= Problem =
Beneath this line are the data; copy exactly the part of them that opens with the line containing "right=47, bottom=27], 69.92" and closes with the line containing "bench, located at", and only that part.

= Recorded information =
- Opening Delimiter -
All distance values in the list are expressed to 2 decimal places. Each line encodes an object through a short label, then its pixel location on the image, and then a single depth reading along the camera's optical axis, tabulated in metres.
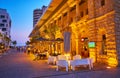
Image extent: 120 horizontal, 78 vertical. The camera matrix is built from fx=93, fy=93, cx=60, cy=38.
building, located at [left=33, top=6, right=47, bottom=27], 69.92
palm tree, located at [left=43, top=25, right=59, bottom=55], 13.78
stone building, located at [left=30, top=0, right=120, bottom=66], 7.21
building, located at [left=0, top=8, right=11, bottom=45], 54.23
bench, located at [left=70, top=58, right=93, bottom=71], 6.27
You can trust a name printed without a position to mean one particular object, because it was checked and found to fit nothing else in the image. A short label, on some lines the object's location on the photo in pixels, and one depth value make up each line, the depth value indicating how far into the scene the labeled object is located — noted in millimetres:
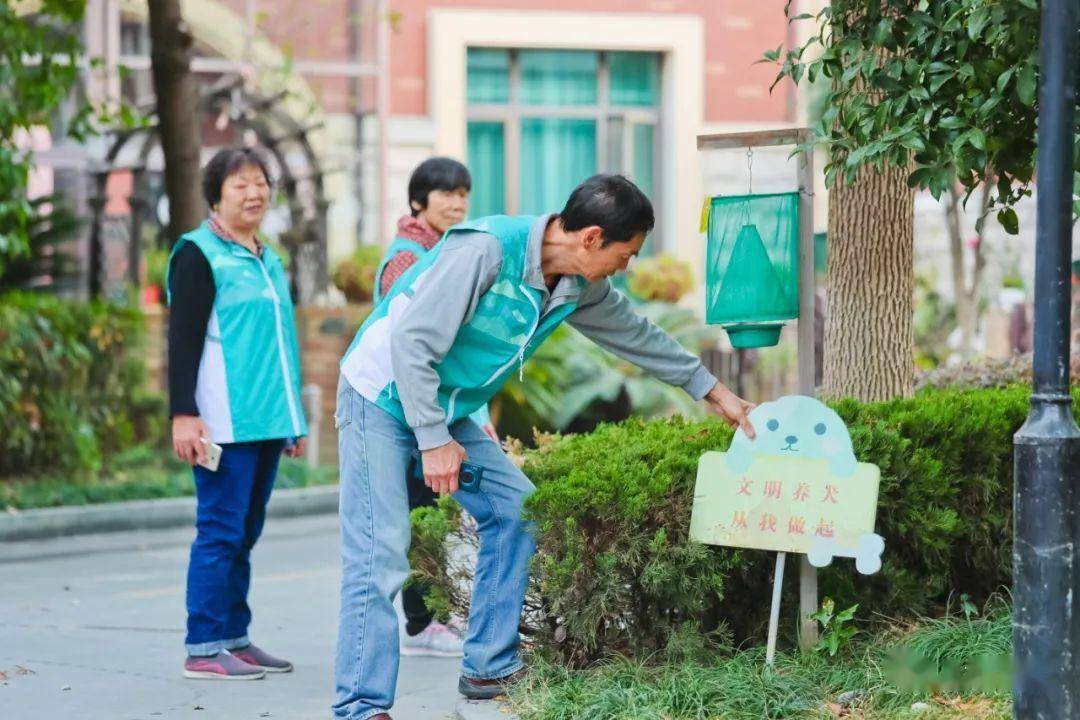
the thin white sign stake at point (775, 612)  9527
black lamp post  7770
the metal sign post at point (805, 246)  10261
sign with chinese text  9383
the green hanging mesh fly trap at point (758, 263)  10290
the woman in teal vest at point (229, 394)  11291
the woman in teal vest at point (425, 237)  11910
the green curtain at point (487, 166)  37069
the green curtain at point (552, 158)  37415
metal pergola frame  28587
- Closing Delimiter -
- Opening Delimiter -
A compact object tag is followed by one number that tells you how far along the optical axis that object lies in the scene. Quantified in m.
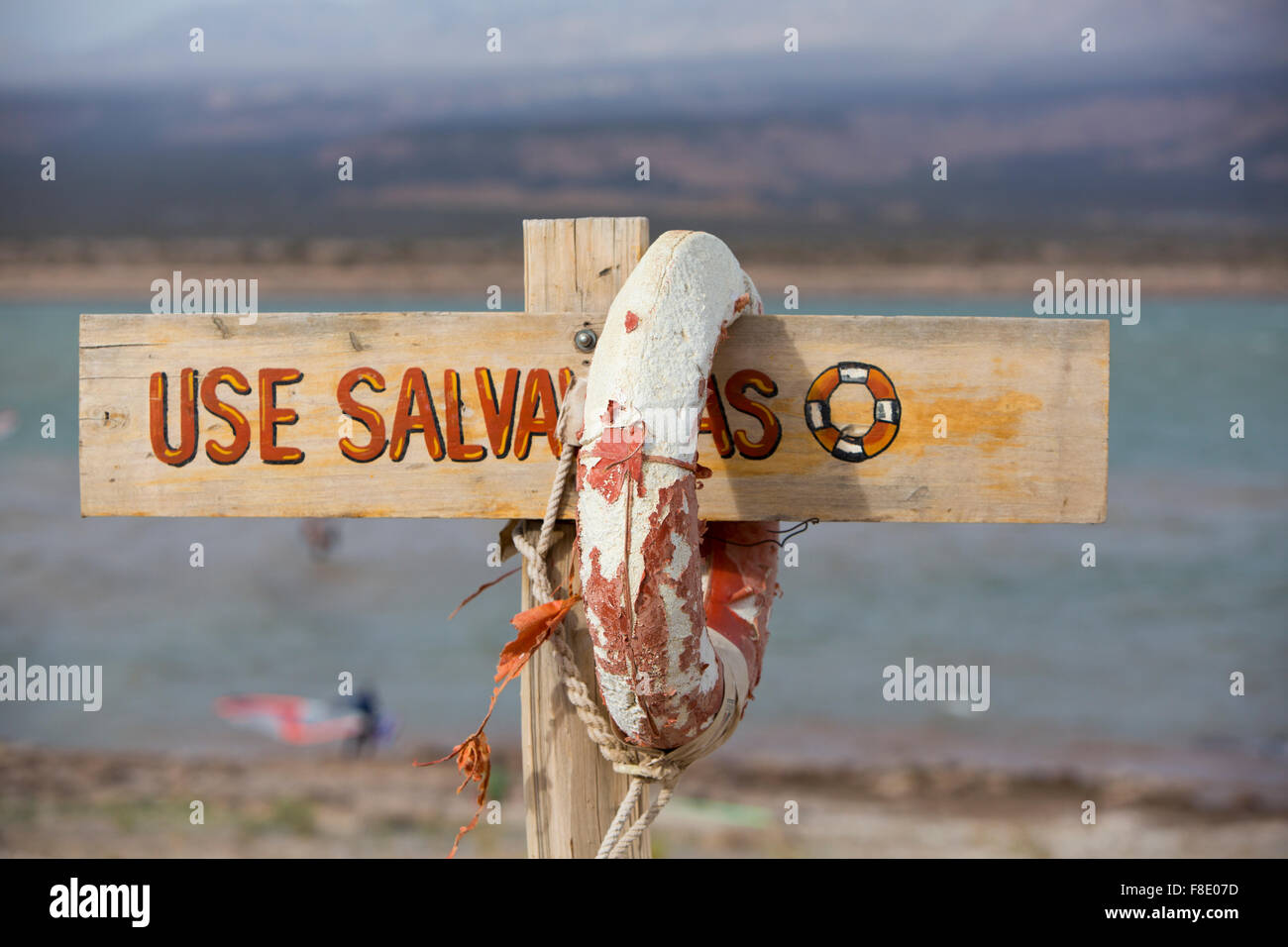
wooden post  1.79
- Closing Delimiter -
- Opening Delimiter -
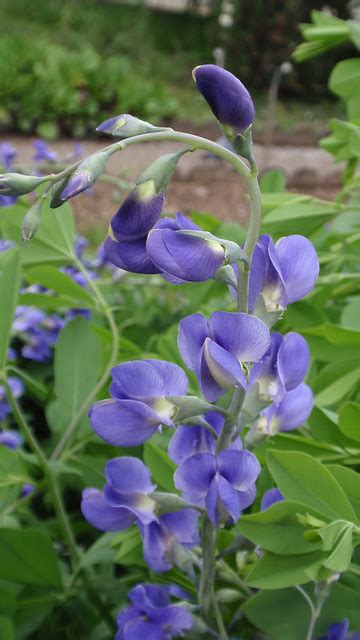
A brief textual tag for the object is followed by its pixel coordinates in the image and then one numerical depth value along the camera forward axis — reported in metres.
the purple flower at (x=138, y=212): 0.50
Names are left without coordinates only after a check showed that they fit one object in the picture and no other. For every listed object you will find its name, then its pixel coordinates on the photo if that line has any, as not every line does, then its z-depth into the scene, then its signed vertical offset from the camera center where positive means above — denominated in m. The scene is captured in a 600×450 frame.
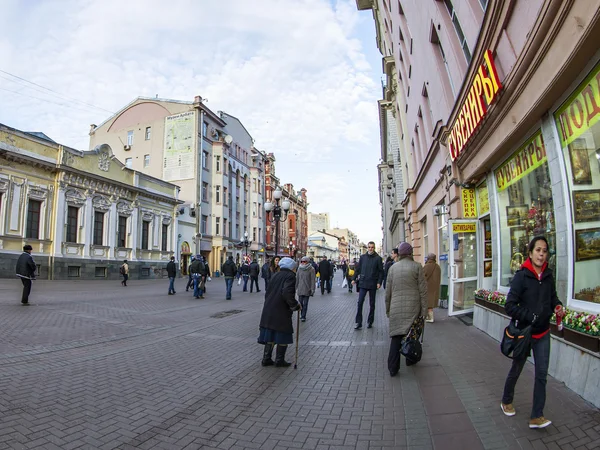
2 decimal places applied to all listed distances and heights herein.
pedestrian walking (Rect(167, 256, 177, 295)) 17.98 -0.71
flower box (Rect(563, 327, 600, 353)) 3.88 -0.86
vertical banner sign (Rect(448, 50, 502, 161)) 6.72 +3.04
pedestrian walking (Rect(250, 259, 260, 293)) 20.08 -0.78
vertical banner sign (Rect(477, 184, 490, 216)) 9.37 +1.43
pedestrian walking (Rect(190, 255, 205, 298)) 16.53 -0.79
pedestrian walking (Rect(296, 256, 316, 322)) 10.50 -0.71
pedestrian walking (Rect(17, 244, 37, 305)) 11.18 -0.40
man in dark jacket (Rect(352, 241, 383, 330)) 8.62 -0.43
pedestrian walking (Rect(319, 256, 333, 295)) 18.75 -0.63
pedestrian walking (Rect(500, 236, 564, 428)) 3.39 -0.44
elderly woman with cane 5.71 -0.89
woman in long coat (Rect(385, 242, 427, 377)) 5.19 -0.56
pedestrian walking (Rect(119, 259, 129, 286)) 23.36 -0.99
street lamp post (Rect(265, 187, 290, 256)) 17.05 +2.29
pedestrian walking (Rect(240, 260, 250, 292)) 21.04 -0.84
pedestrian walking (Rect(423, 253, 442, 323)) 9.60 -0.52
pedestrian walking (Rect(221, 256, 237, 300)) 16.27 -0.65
- Closing Delimiter -
= Solution to the problem =
building, located at [left=33, top=6, right=47, bottom=27], 69.92
palm tree, located at [left=43, top=25, right=59, bottom=55], 13.78
stone building, located at [left=30, top=0, right=120, bottom=66], 7.21
building, located at [left=0, top=8, right=11, bottom=45], 54.23
bench, located at [left=70, top=58, right=93, bottom=71], 6.27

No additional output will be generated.